Today, reading the news is no longer a neutral pastime. It is confusing and emotionally taxing. It requires us to come to terms with information that cannot be come to terms with — information that is disturbing, hateful and surreal. Even worse, much of the hateful rhetoric and many of the changing policies and acts of violence impact people on this campus personally. For Amherst’s women, people of color, immigrant/undocumented students and queer students, the events in the news are not politics. They are attacks on ourselves and our peers. There is a palpable sense of exhaustion on campus, stemming in part from the consistency and speed with which the news hits us. We are constantly bombarded on social media with a flow of unfathomable events that occur outside of our small campus bubble.
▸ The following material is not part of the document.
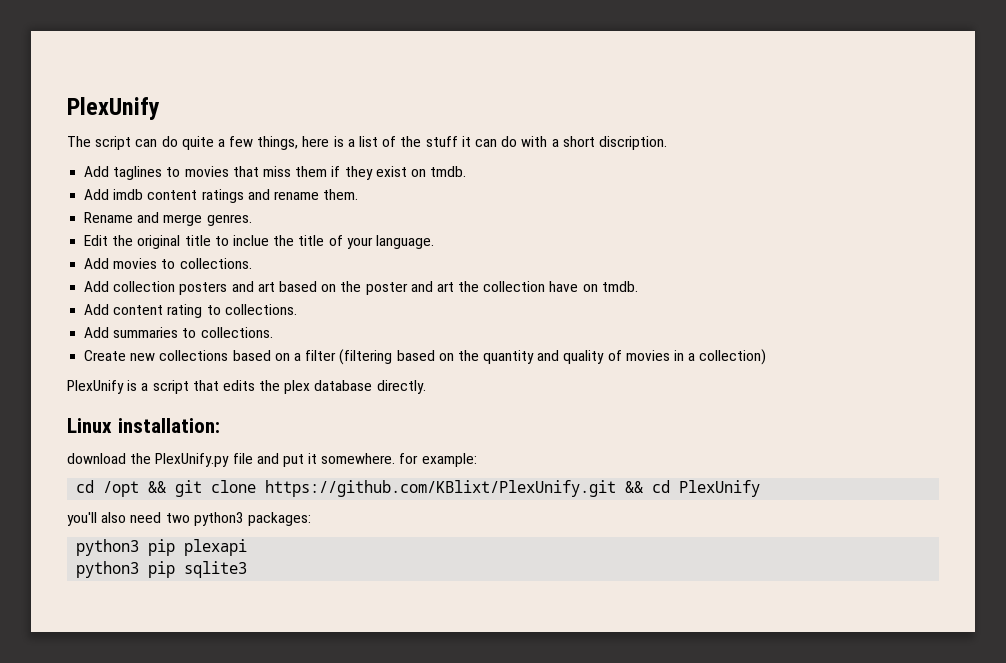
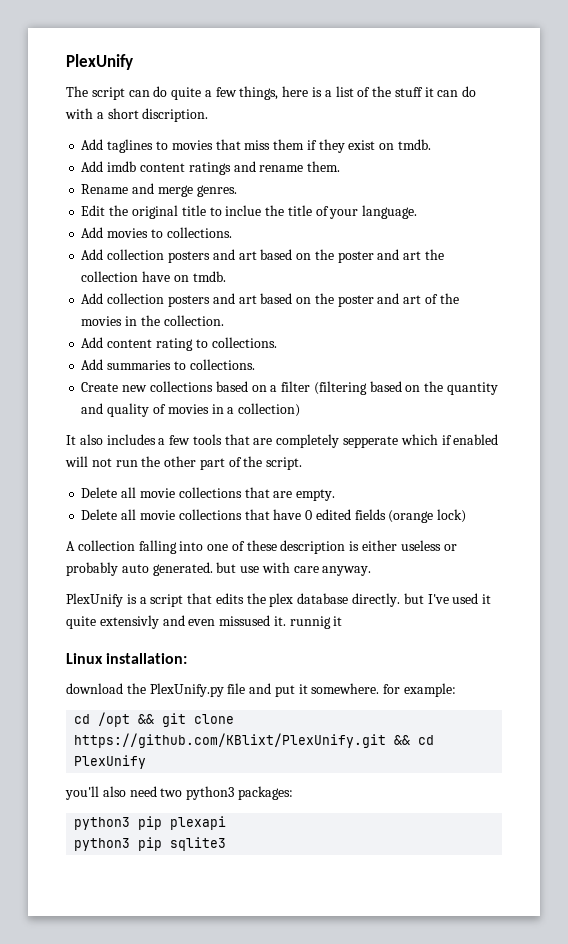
(638, 286) none -> [81,293,459,307] [81,315,224,326] // Add collection posters and art based on the poster and art of the movies in the collection.
(767, 357) none -> [66,434,499,448] [65,456,303,470] [81,487,336,501] [81,509,467,523] [66,540,457,554] [66,562,372,576] // It also includes a few tools that are completely sepperate which if enabled will not run the other part of the script. // Delete all movie collections that are empty. // Delete all movie collections that have 0 edited fields (orange lock) // A collection falling into one of these description is either useless or probably auto generated. but use with care anyway.
(426, 387) none -> [403,593,492,604] [66,615,343,629] but I've used it quite extensivly and even missused it. runnig it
It is a hamster wheel that has not stopped since November 2016.

Journalist and Professor of Political Science and Russian Masha Gessen describes this particular phenomenon as “outrage fatigue.” In “Autocracy: Rules for Survival,” she writes, “the Trump presidency basically calls on a very large number of Americans to maintain a constant sense of outrage because Trump is maintaining a constant sense of outrage.” What is alarming, according to Gessen, is that the president persists until the American people are too exhausted from being angry.

The Editorial Board urges the Amherst community to be wary of “outrage fatigue”. It is important that we continue to not only read the news, but also care with the same intensity and determination for change that many of us felt in the wake of the 2016 election. We must articulate our concerns. We must continue to be upset and deeply disturbed that marginalized peoples are being attacked by the administration in our White House. Furthermore, we must act on these feelings by voting, protesting and continuing to pay attention to what happens to our country. It is our duty to our country, our peers and ourselves.

Students also need to take care of each other right now. We recognize how detrimental recent events have been to the mental health of those we love. With fortitude must come kindness. Part of combating “outrage fatigue” is combating the apathy that can make the world a dangerous place. We urge you, in this difficult week, to continue caring about both the world around us and those on campus.